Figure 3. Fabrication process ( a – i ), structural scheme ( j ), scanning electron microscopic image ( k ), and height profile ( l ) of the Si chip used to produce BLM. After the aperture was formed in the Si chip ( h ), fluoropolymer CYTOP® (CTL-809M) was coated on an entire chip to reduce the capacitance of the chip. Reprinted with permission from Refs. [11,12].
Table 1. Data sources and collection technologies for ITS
--
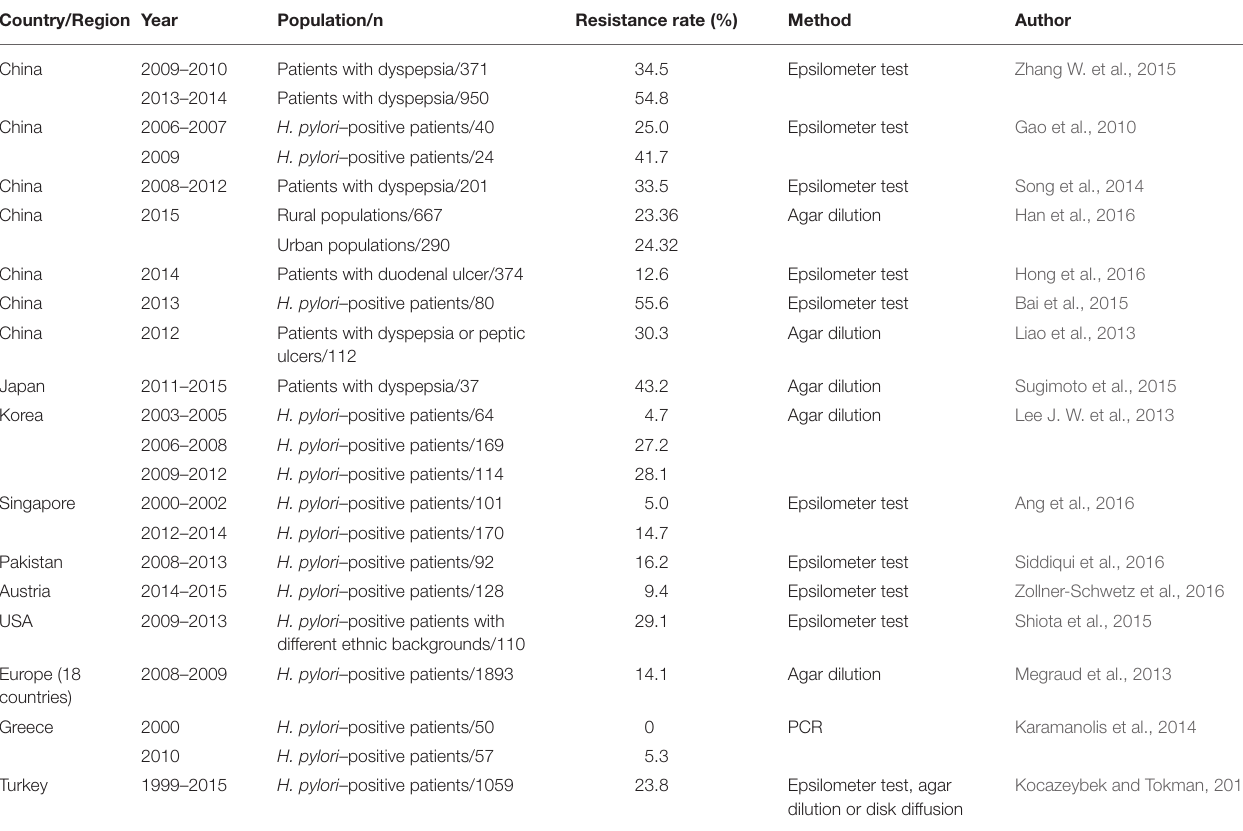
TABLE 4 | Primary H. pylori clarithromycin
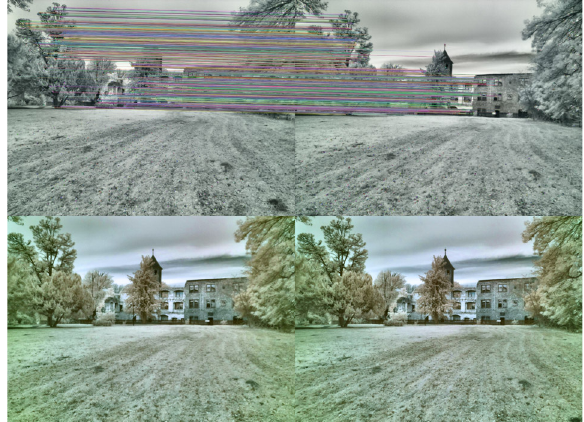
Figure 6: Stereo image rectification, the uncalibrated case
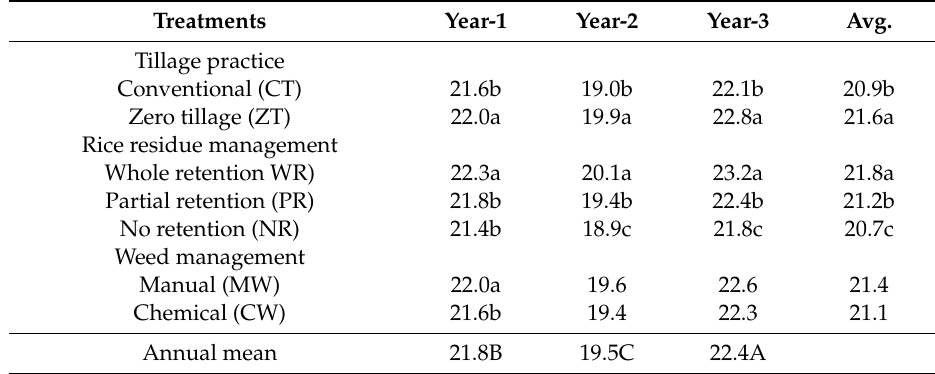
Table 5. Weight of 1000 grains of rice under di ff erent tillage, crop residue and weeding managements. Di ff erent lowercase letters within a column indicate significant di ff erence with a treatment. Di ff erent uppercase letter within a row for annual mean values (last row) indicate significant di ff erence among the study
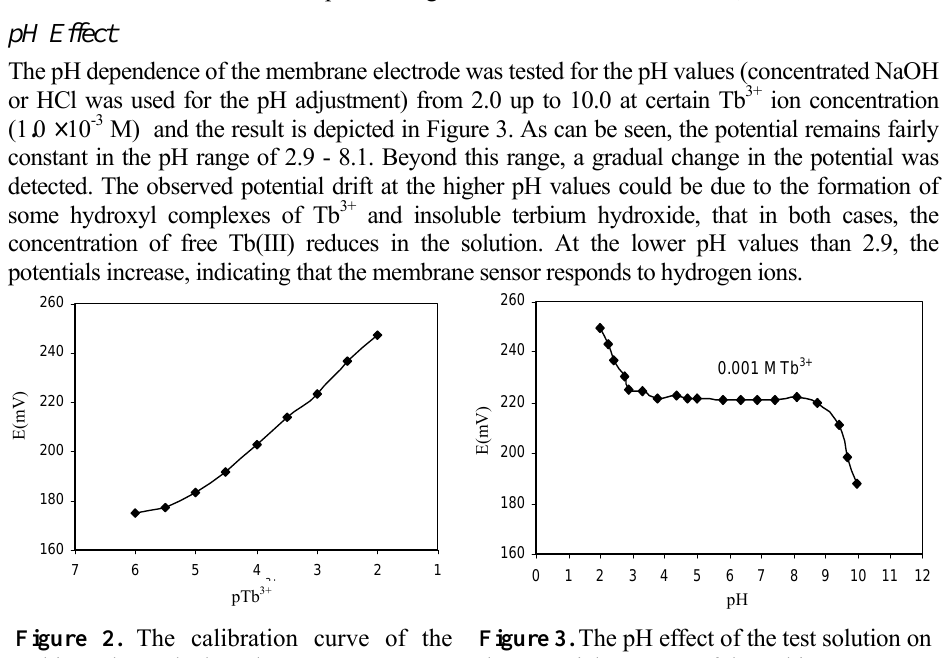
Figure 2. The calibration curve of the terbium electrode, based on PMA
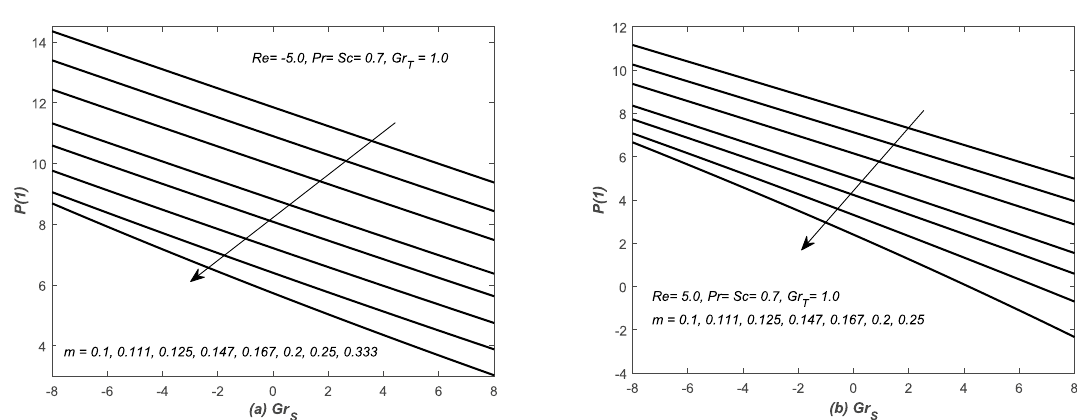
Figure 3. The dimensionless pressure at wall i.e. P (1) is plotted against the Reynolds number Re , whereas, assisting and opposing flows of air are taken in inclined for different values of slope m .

Instructions to follow → Find where the line with "Figure 6: Stereo" sits in the material above and where the line with "Figure 3. The" sits. Set down exactly the lines from the first to the second, both included and nothing else, without pictures.

Exercise output →
Figure 6: Stereo image rectification, the uncalibrated case
Table 5. Weight of 1000 grains of rice under di ff erent tillage, crop residue and weeding managements. Di ff erent lowercase letters within a column indicate significant di ff erence with a treatment. Di ff erent uppercase letter within a row for annual mean values (last row) indicate significant di ff erence among the study
Figure 2. The calibration curve of the terbium electrode, based on PMA
Figure 3. The dimensionless pressure at wall i.e. P (1) is plotted against the Reynolds number Re , whereas, assisting and opposing flows of air are taken in inclined for different values of slope m .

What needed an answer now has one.